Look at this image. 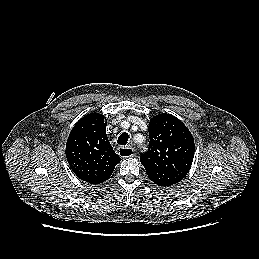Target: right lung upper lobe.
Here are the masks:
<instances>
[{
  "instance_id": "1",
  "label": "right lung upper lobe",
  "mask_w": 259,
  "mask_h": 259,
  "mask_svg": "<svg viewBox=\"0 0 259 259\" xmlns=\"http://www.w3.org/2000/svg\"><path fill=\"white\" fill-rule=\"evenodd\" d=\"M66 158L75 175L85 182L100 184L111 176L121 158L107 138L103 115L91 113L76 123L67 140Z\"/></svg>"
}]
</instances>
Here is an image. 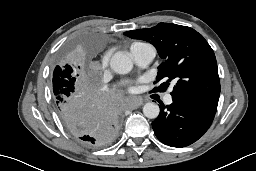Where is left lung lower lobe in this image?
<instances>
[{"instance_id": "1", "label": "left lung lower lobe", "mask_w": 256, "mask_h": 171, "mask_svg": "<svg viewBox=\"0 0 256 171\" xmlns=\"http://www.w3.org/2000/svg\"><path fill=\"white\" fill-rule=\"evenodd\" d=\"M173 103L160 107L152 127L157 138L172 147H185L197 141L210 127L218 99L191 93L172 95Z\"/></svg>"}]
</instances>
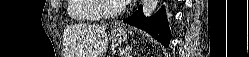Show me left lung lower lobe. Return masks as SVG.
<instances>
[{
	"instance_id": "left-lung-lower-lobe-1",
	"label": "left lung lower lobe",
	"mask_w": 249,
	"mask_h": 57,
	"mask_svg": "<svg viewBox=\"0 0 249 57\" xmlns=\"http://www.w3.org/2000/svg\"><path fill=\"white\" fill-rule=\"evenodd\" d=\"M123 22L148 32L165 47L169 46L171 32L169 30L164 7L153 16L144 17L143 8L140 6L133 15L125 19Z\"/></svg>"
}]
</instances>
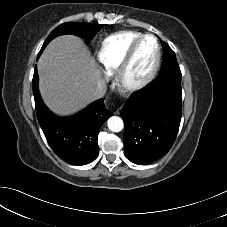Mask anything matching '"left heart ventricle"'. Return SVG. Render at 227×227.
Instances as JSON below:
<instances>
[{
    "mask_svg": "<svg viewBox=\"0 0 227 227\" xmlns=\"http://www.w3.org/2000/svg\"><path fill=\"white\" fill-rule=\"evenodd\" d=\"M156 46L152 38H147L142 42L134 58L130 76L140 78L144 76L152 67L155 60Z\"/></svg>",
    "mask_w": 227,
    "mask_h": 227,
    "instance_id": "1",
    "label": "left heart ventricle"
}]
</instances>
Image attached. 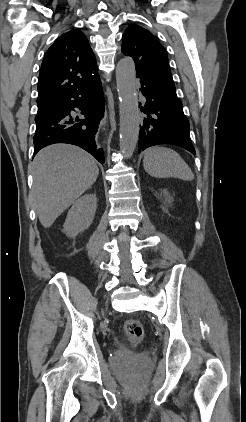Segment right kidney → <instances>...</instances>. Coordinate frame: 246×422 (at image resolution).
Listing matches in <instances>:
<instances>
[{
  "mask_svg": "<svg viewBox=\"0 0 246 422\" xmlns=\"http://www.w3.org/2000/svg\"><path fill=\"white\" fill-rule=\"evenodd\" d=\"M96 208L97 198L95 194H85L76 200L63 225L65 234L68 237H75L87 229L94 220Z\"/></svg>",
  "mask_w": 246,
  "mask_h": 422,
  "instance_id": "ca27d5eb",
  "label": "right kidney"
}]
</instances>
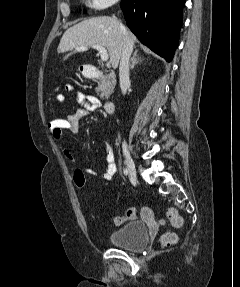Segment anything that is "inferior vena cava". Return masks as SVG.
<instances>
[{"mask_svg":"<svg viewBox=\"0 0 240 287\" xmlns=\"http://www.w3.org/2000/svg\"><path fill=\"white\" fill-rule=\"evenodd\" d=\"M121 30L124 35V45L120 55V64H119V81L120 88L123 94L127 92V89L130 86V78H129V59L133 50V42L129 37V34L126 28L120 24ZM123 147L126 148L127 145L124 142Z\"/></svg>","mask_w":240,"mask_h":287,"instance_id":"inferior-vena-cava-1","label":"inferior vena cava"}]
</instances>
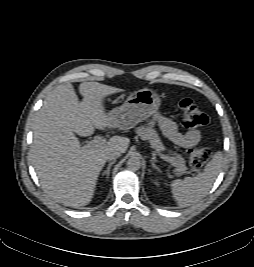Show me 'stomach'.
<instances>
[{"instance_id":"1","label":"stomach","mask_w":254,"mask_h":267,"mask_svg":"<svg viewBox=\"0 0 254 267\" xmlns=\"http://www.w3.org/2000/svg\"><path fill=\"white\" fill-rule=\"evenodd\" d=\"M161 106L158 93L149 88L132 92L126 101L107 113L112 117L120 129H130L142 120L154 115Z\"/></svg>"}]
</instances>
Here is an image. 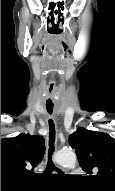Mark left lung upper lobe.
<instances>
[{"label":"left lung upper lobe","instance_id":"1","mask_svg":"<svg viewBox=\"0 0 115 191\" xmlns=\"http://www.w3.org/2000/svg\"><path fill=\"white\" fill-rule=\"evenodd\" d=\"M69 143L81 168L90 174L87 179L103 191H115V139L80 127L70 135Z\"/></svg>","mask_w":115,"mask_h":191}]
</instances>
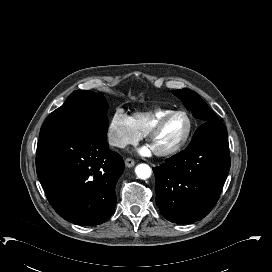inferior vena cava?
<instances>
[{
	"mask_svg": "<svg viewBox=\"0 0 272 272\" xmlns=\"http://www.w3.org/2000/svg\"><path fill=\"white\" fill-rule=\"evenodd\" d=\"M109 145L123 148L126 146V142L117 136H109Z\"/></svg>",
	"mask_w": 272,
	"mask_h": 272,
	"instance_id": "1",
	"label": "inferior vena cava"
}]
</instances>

--

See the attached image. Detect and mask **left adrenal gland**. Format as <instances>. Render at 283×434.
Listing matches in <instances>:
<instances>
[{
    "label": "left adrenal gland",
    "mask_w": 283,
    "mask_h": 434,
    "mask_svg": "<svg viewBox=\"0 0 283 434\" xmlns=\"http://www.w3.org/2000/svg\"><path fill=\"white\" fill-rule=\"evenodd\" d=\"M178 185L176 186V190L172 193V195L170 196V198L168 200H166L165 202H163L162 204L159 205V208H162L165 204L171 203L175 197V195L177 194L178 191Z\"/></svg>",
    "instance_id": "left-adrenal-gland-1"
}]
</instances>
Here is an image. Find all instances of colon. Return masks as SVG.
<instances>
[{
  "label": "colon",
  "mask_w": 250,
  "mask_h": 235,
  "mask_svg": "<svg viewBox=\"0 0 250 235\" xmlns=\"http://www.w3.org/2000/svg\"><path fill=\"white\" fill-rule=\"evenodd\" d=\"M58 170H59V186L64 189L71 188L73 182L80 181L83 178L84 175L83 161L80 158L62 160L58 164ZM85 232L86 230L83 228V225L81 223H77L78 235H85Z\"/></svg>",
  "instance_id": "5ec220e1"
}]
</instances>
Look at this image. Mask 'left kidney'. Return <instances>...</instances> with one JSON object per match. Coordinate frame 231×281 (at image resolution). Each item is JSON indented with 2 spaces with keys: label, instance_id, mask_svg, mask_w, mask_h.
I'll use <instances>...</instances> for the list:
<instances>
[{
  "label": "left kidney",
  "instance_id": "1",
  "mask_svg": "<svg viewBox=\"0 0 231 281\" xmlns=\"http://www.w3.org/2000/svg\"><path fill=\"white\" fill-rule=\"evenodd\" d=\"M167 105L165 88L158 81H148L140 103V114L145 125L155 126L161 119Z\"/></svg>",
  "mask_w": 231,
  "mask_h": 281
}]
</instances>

(INSTRUCTIONS TO FOLLOW): Which lines of the records above contain the string "adrenal", with case counting? Copy each of those lines in full.

(WRITTEN REPLY):
See the attached image. Detect and mask **left adrenal gland**. Format as <instances>. Render at 283×434.
    "label": "left adrenal gland",
    "instance_id": "left-adrenal-gland-1"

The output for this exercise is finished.